Metabolic acidosis is a common presenting or coincident feature of many inherited metabolic diseases. In some cases, the acidosis is persistent, though so mild that the generally recognized clinical signs, such as tachypnea, are absent or so subtle that they are missed. In other cases, the patient presents with an episode of acute, severe, even life-threatening, acidosis, and the underlying persistence of the condition is only recognized after resolution of the acute episode. Diagnostically, the most frustrating presentation is infrequent bouts of recurrent, acute acidosis separated by long intervals of apparent good health during which diagnostic tests show no significant abnormality. This is a particularly challenging situation.
Buffers, ventilation, and the kidney
The hydrogen ion concentration, [H+], of body fluids is maintained within very narrow limits by a combination of buffers, acting immediately, pulmonary ventilation to restore the capacity of blood buffers, and renal mechanisms to eliminate excess H+.

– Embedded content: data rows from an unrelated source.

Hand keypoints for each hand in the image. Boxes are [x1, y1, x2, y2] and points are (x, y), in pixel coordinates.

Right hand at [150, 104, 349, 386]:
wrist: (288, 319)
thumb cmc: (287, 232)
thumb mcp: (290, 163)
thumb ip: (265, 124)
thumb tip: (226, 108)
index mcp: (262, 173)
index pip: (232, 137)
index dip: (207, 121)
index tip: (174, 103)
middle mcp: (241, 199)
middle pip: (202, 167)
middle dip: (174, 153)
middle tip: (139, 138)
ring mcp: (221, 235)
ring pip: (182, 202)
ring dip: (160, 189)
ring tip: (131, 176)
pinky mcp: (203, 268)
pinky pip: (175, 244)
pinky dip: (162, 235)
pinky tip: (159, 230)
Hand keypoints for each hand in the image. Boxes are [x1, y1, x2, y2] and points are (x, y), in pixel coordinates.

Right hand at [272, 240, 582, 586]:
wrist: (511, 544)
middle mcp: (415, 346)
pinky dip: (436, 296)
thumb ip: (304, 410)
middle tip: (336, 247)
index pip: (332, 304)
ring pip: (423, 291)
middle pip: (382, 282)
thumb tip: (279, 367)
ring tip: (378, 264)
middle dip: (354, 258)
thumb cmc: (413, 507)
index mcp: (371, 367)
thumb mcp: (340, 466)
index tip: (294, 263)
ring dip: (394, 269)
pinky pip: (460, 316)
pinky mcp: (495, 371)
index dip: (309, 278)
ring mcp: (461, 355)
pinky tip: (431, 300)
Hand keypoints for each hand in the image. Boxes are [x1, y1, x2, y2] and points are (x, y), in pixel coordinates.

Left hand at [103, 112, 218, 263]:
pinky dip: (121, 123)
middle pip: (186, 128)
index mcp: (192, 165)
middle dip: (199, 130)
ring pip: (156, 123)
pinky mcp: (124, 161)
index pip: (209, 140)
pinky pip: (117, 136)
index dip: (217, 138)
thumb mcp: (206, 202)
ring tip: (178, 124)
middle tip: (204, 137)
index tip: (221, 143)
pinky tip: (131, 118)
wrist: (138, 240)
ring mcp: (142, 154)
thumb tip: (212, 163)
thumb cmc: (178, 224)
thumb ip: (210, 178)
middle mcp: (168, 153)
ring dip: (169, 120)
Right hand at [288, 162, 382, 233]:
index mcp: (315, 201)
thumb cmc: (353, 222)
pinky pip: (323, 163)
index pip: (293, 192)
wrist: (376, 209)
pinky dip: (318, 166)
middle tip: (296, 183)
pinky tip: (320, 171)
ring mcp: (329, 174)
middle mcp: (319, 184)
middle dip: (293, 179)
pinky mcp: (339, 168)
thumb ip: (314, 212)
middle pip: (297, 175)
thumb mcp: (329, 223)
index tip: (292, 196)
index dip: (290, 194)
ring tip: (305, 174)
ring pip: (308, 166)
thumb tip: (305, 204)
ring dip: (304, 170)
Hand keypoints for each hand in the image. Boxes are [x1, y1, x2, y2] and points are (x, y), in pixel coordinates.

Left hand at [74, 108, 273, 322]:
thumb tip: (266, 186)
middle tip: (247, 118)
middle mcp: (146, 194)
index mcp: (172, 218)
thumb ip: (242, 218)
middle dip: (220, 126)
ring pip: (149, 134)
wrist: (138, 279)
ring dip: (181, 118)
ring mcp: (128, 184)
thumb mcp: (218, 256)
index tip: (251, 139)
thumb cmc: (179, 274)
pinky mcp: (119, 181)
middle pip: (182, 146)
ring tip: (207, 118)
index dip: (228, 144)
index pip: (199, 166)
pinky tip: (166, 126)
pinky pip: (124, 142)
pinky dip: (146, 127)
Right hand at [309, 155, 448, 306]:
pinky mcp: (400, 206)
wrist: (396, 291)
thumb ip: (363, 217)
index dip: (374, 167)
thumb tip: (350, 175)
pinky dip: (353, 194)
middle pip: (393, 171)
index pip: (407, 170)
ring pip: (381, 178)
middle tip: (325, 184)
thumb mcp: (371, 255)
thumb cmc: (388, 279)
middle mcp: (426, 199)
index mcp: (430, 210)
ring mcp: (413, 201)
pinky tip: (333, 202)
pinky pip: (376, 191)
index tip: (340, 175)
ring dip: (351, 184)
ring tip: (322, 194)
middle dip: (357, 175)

Quantitatively, the most important buffers in blood are the proteins, both the plasma proteins and hemoglobin. Alterations in the concentrations of these proteins, particularly hemoglobin, may seriously compromise the capacity of the body to cope with sudden accumulation of acid. The buffering contributed by the equilibrium between HCO3− and H2CO3 is important because the capacity of the system is rapidly restored by elimination of H2CO3 through conversion to CO2 and expulsion of the excess CO2 by increased pulmonary ventilation.